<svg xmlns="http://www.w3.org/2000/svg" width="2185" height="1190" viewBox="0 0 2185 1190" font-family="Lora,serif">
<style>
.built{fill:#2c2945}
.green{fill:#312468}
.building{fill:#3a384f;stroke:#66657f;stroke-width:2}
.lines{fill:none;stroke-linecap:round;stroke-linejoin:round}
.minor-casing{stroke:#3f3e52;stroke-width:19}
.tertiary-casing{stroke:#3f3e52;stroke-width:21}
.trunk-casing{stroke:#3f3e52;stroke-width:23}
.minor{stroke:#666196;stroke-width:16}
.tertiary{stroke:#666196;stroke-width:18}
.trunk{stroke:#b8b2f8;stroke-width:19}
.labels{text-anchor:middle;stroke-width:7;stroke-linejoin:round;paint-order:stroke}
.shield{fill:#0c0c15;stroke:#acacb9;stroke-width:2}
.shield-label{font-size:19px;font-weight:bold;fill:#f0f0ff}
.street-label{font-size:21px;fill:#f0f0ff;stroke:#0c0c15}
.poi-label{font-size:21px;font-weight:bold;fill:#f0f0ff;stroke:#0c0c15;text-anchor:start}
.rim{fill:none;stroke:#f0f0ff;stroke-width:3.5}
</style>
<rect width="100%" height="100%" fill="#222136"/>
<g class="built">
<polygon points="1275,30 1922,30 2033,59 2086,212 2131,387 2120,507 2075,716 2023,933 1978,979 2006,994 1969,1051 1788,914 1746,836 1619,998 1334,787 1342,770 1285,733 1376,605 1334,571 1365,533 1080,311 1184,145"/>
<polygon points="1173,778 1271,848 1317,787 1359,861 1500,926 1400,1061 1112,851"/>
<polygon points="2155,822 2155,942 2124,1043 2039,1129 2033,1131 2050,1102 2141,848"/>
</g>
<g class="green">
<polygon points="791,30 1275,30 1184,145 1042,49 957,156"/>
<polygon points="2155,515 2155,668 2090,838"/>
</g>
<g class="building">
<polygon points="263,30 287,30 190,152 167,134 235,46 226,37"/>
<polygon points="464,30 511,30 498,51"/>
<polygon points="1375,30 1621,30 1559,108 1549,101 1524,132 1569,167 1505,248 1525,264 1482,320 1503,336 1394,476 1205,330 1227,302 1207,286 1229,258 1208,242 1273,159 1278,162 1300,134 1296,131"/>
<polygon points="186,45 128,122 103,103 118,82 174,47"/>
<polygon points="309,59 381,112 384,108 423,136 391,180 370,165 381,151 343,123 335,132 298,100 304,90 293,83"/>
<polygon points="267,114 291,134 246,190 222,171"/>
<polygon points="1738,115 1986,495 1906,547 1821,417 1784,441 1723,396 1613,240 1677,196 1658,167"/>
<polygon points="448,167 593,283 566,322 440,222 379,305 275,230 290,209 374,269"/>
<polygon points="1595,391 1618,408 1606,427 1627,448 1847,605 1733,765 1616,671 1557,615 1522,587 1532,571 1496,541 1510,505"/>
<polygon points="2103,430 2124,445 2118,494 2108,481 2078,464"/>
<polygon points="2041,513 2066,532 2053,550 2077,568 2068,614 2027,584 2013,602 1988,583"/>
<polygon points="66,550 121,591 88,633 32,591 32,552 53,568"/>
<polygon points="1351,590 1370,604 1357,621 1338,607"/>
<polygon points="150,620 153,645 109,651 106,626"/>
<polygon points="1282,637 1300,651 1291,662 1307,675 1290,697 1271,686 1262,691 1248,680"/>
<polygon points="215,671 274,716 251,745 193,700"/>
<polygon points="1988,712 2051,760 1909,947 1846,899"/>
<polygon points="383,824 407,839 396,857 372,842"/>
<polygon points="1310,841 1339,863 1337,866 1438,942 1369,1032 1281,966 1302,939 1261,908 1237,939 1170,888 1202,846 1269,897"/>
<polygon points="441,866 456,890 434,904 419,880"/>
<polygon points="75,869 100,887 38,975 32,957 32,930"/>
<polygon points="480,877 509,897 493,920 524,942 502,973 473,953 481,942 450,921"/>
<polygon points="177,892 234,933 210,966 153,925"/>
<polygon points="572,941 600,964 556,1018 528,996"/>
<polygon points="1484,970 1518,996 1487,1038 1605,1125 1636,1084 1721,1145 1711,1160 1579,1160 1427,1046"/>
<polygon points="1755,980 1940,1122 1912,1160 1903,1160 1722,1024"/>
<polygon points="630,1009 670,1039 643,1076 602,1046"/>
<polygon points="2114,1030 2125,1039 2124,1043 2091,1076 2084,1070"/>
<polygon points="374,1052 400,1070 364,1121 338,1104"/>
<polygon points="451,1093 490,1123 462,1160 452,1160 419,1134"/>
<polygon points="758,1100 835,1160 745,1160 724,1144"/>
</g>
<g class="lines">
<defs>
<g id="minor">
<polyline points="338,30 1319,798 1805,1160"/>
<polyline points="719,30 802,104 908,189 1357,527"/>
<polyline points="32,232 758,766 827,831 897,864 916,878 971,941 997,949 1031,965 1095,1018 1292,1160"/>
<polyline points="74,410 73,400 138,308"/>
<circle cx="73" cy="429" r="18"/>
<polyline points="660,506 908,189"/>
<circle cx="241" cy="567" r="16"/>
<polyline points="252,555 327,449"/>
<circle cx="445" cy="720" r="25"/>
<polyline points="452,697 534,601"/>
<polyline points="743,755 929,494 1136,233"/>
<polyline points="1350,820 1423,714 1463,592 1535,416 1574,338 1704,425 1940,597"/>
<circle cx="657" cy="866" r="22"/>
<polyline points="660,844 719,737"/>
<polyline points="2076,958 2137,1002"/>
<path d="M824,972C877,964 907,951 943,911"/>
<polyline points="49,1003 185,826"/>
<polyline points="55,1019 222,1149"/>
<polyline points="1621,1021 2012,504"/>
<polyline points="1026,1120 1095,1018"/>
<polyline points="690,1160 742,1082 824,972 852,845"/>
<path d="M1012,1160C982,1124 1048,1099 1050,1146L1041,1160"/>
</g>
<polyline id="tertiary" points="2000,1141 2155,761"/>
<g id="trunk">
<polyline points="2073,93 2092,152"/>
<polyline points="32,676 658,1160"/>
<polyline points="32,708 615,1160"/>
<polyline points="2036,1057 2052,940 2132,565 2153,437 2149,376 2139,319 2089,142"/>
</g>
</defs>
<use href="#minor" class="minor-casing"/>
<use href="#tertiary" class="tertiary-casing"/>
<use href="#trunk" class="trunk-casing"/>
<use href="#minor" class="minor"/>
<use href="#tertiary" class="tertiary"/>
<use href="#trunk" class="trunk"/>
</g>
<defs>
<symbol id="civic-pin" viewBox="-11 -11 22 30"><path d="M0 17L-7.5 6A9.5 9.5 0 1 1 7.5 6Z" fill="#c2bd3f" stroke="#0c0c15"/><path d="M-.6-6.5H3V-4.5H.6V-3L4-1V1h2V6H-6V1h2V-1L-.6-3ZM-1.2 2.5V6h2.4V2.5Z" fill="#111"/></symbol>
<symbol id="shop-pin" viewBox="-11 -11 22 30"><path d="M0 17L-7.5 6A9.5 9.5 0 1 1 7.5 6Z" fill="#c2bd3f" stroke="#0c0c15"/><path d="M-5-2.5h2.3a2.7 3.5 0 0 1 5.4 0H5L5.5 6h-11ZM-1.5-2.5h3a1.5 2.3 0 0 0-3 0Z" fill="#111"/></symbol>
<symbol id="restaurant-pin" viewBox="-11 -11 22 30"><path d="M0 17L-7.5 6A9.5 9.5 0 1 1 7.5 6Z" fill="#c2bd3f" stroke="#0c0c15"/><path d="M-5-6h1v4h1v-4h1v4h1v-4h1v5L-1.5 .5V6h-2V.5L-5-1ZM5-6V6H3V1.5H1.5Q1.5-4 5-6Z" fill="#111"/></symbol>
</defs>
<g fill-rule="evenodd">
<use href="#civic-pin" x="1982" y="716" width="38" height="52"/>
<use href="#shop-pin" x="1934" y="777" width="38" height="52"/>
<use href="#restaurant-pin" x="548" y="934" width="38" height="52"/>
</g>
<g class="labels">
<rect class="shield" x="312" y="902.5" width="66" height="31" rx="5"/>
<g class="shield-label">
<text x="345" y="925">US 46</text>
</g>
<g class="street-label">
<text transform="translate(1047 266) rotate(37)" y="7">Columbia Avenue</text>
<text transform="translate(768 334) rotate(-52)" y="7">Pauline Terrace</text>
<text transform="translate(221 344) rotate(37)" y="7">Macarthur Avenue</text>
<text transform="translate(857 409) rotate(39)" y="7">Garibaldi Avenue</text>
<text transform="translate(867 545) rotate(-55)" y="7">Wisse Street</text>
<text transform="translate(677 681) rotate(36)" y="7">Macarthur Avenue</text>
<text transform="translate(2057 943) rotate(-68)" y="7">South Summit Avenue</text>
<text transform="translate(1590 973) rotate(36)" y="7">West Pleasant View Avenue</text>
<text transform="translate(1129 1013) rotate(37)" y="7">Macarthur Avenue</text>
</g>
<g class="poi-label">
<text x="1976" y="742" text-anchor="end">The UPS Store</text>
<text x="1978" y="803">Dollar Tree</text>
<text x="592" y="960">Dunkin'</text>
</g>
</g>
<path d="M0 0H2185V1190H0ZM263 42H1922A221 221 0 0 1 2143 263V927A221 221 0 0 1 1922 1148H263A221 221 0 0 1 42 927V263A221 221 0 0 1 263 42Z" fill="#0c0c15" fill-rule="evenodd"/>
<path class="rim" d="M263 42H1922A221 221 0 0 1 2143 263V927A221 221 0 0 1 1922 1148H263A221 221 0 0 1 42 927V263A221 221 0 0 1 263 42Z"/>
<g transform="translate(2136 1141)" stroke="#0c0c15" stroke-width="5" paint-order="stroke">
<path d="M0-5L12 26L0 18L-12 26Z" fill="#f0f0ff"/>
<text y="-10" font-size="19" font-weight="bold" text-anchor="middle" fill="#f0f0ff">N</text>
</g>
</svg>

###

(Task instructions) Each line of the data that has the string "Macarthur" counts once; give the total and nothing else.

(Response to the task) 3